** What to do **
With the images omitted, return all of the entries exactly as they stand.

Stored entries:
_ _ _

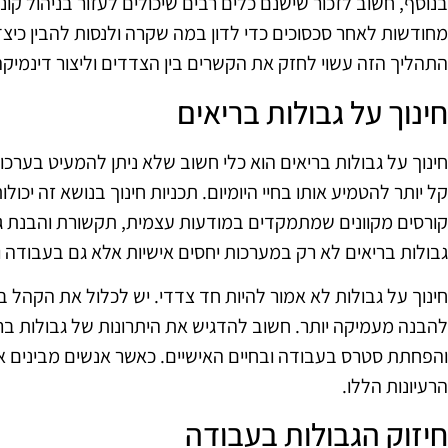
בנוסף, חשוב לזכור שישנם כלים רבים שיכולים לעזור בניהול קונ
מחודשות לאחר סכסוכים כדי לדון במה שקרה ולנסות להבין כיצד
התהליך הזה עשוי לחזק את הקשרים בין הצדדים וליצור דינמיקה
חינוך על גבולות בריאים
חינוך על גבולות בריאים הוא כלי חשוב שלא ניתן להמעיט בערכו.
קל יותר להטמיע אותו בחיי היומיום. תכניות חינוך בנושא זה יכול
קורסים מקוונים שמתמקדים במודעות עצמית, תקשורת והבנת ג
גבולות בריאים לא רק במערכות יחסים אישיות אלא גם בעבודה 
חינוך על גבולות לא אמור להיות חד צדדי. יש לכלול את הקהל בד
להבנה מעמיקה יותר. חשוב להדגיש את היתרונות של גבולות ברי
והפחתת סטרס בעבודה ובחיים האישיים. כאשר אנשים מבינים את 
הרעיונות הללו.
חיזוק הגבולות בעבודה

_ _ _

** Task answer **
בנוסף, חשוב לזכור שישנם כלים רבים שיכולים לעזור בניהול קונ
מחודשות לאחר סכסוכים כדי לדון במה שקרה ולנסות להבין כיצד
התהליך הזה עשוי לחזק את הקשרים בין הצדדים וליצור דינמיקה
חינוך על גבולות בריאים
חינוך על גבולות בריאים הוא כלי חשוב שלא ניתן להמעיט בערכו.
קל יותר להטמיע אותו בחיי היומיום. תכניות חינוך בנושא זה יכול
קורסים מקוונים שמתמקדים במודעות עצמית, תקשורת והבנת ג
גבולות בריאים לא רק במערכות יחסים אישיות אלא גם בעבודה 
חינוך על גבולות לא אמור להיות חד צדדי. יש לכלול את הקהל בד
להבנה מעמיקה יותר. חשוב להדגיש את היתרונות של גבולות ברי
והפחתת סטרס בעבודה ובחיים האישיים. כאשר אנשים מבינים את 
הרעיונות הללו.
חיזוק הגבולות בעבודה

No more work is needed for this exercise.